_ACTIVITY_: Pick the lines holding the string "wall" out of the records and copy them.

Dataset entries
————

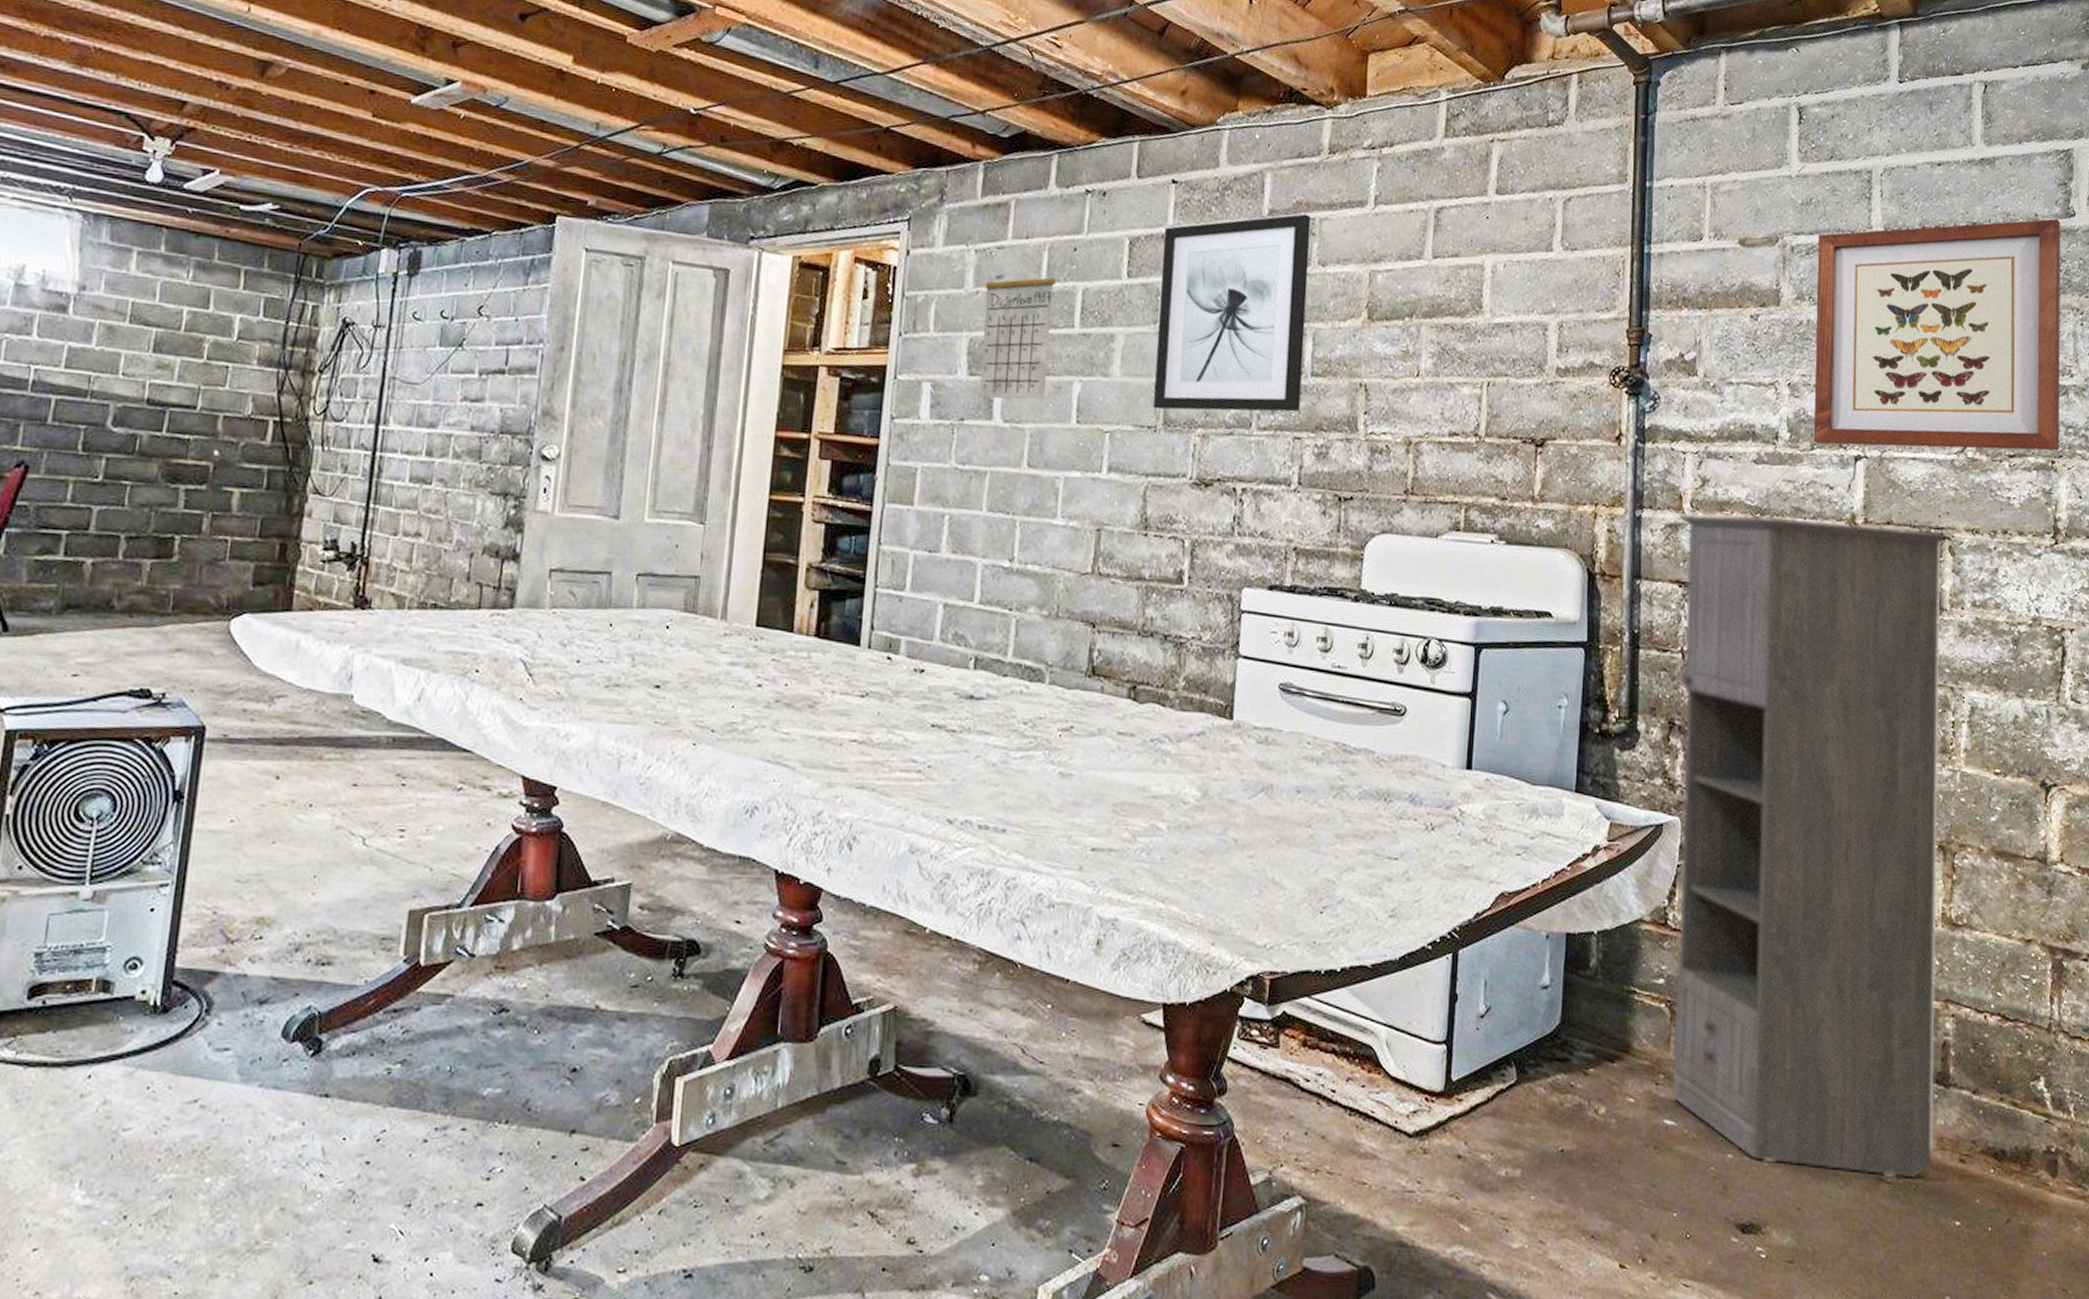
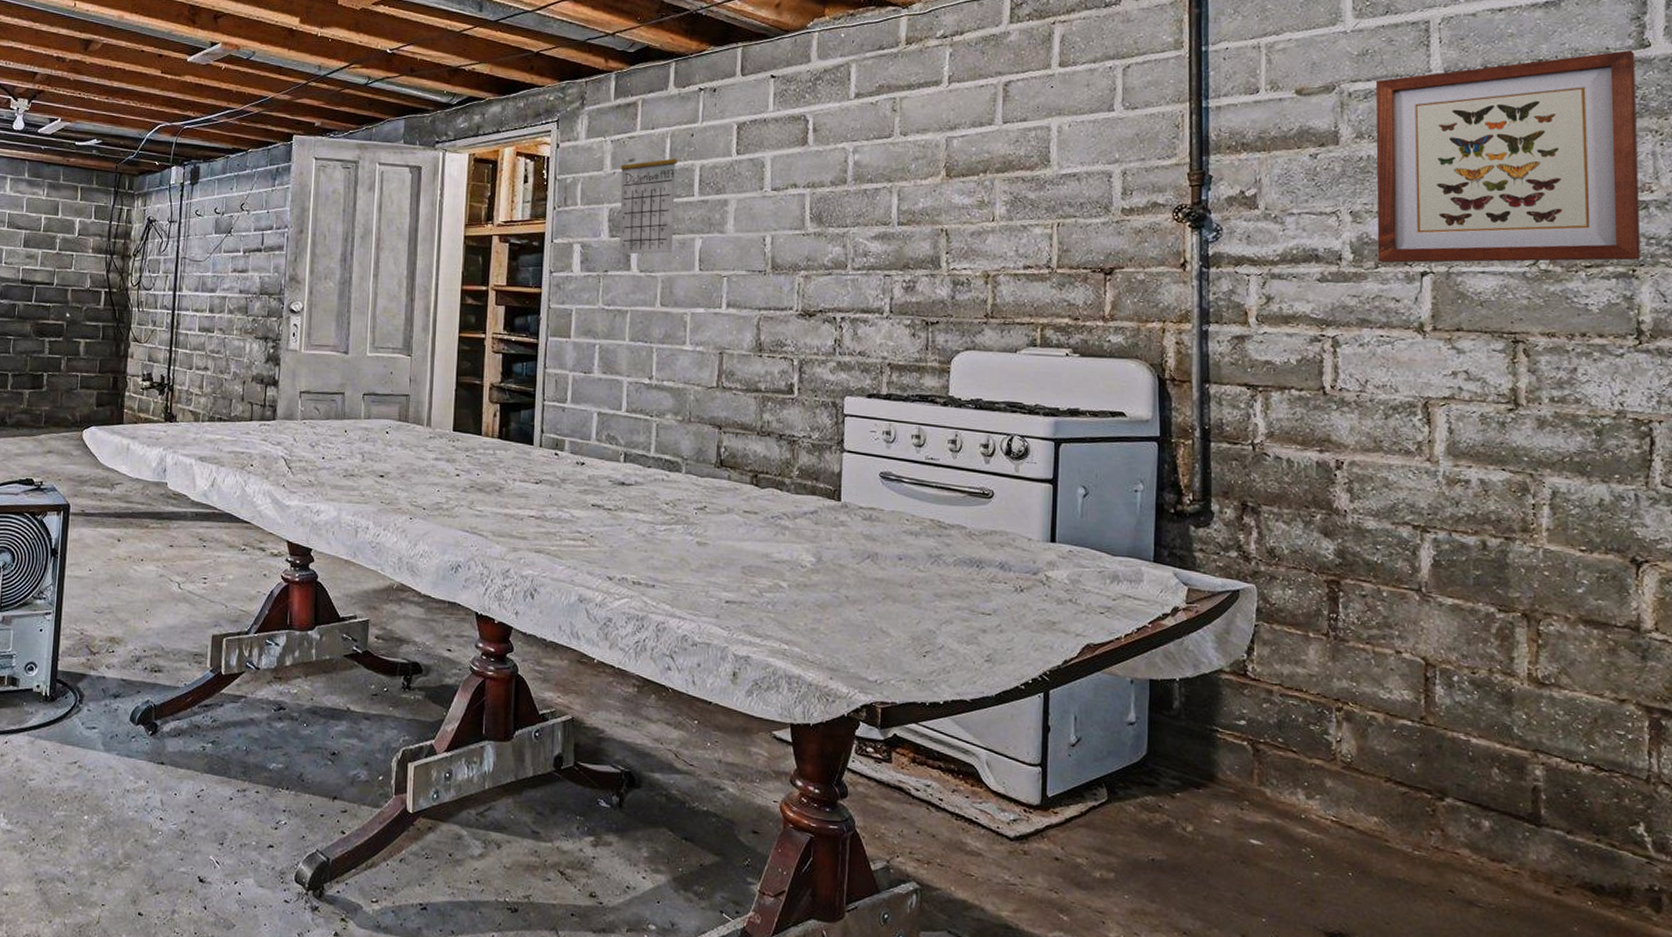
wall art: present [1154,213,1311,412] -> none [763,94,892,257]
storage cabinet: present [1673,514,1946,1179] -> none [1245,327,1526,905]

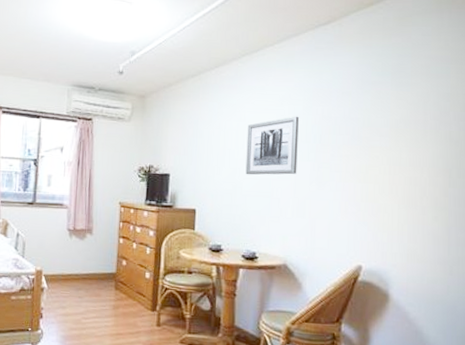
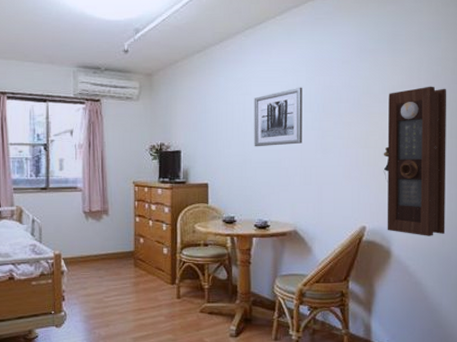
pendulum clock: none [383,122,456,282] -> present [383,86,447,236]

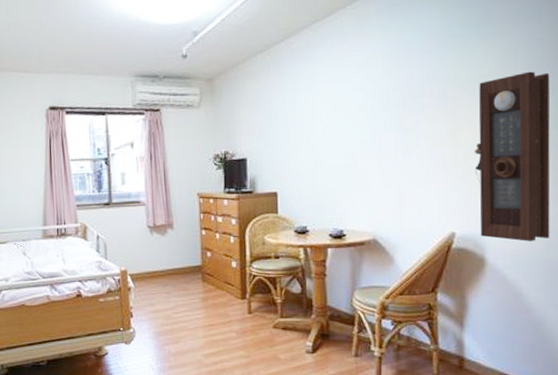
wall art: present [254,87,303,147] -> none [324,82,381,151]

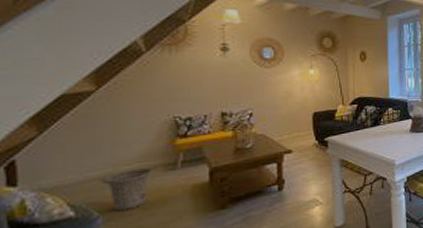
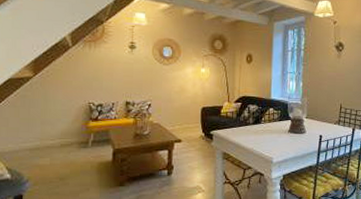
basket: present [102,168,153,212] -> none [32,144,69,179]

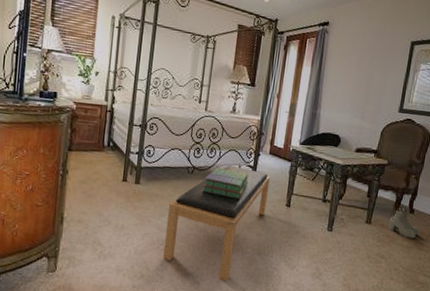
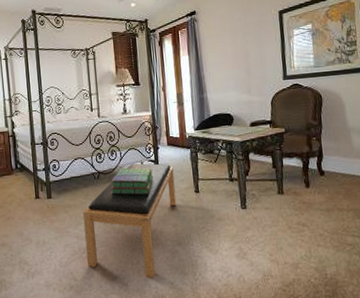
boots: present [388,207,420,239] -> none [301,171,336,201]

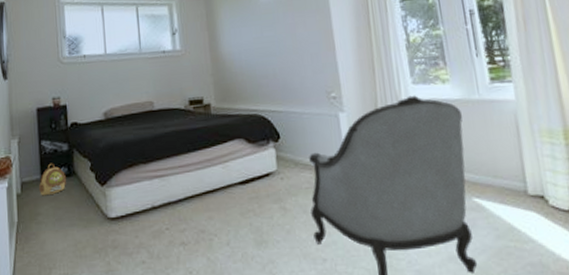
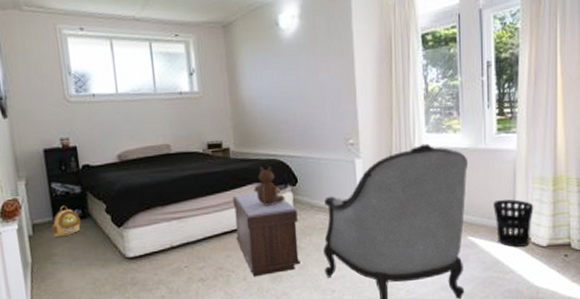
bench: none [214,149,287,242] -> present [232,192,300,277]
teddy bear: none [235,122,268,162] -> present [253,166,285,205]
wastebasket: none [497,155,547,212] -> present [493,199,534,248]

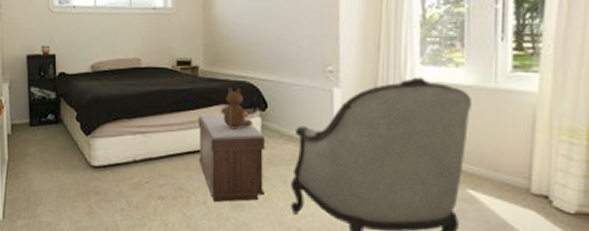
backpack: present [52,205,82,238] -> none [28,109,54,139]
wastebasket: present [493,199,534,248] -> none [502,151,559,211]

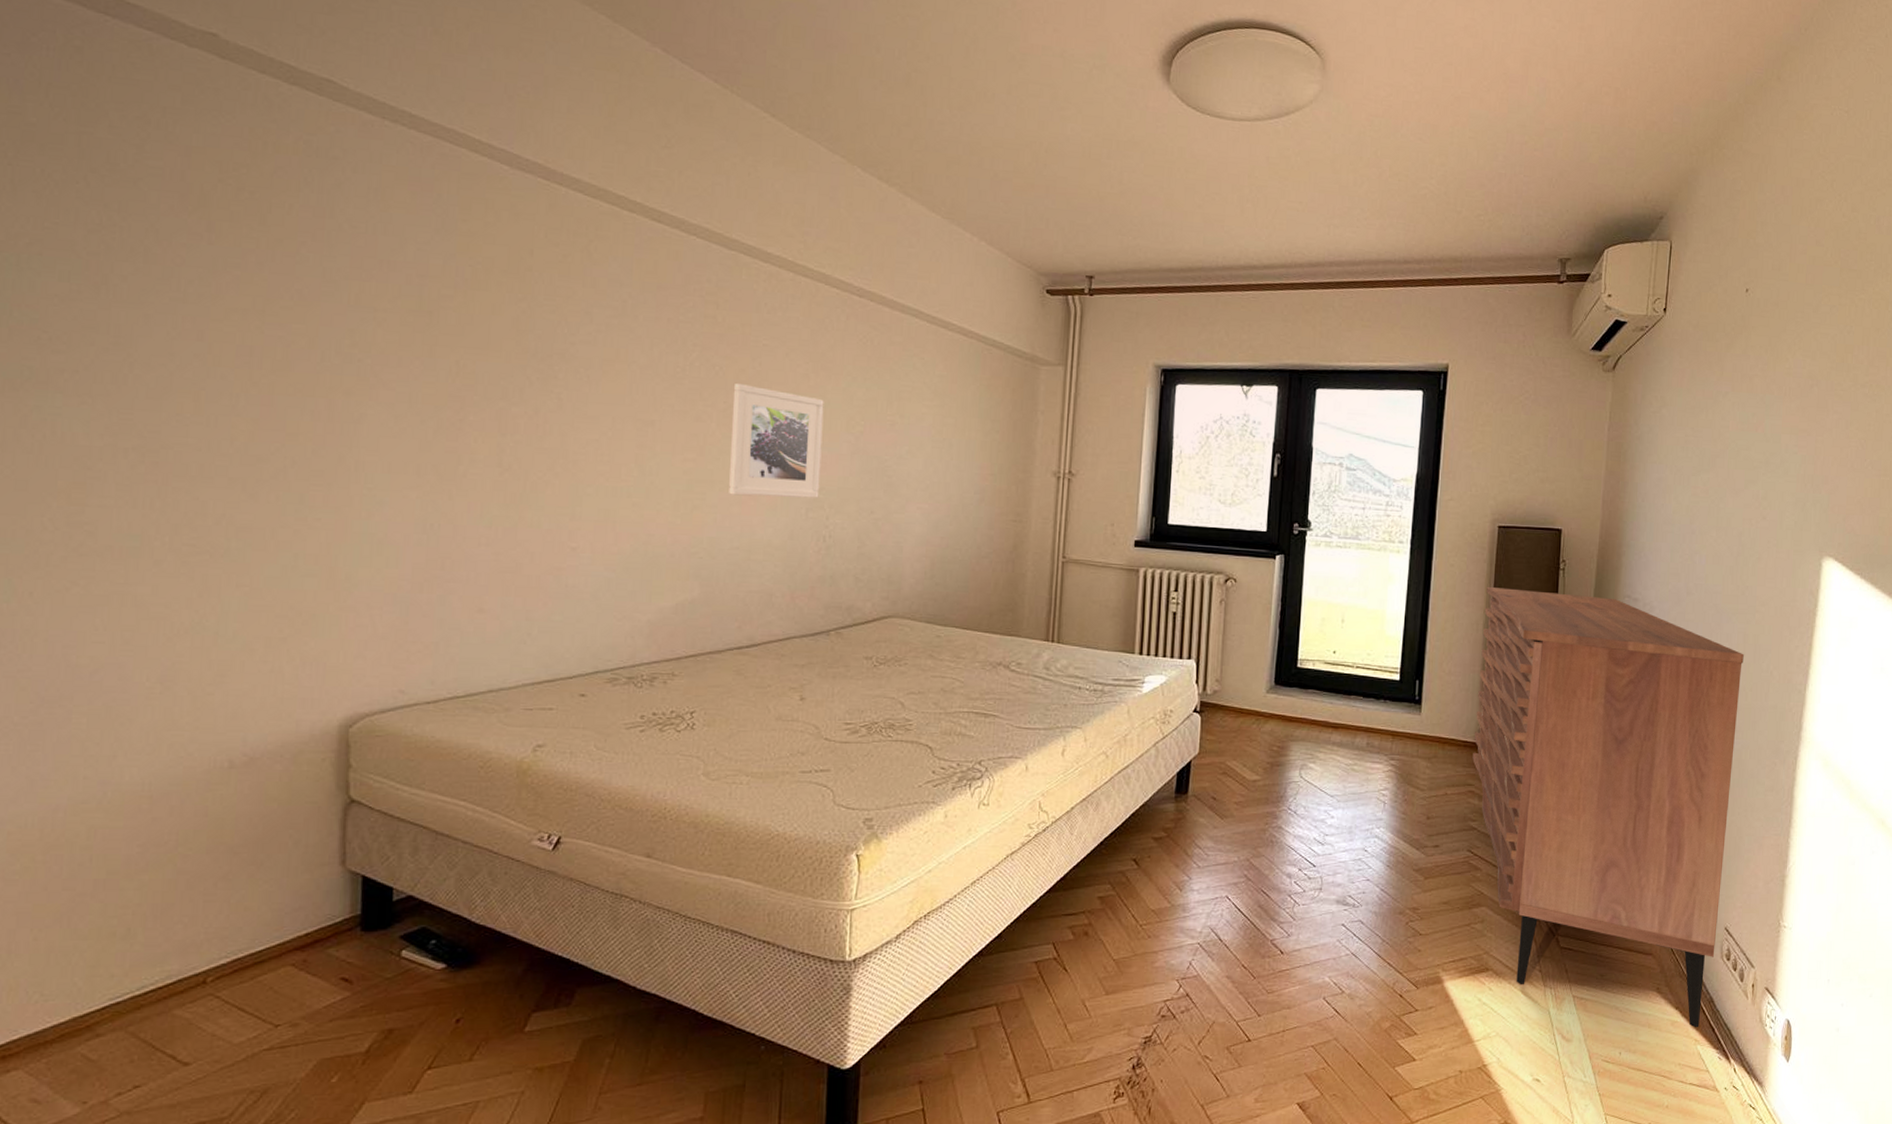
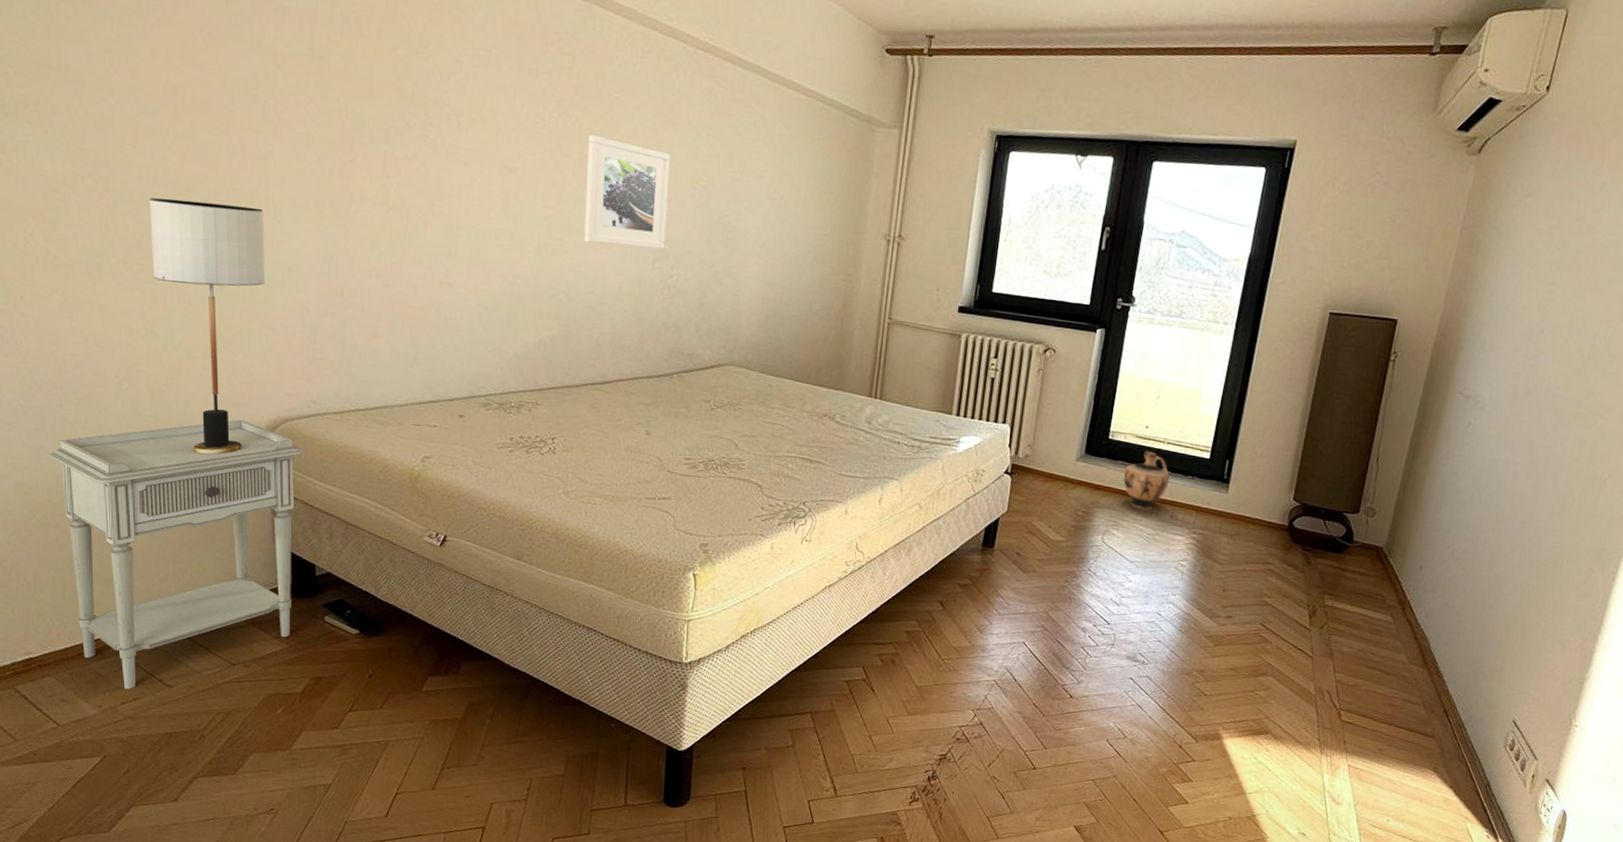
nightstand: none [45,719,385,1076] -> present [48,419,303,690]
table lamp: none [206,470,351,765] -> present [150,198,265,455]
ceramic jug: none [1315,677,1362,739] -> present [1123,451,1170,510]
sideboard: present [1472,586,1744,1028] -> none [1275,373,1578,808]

————

_RESULT OF THIS EXERCISE_:
wall art: present [1154,213,1311,412] -> none [763,94,892,257]
wall art: present [254,87,303,147] -> none [324,82,381,151]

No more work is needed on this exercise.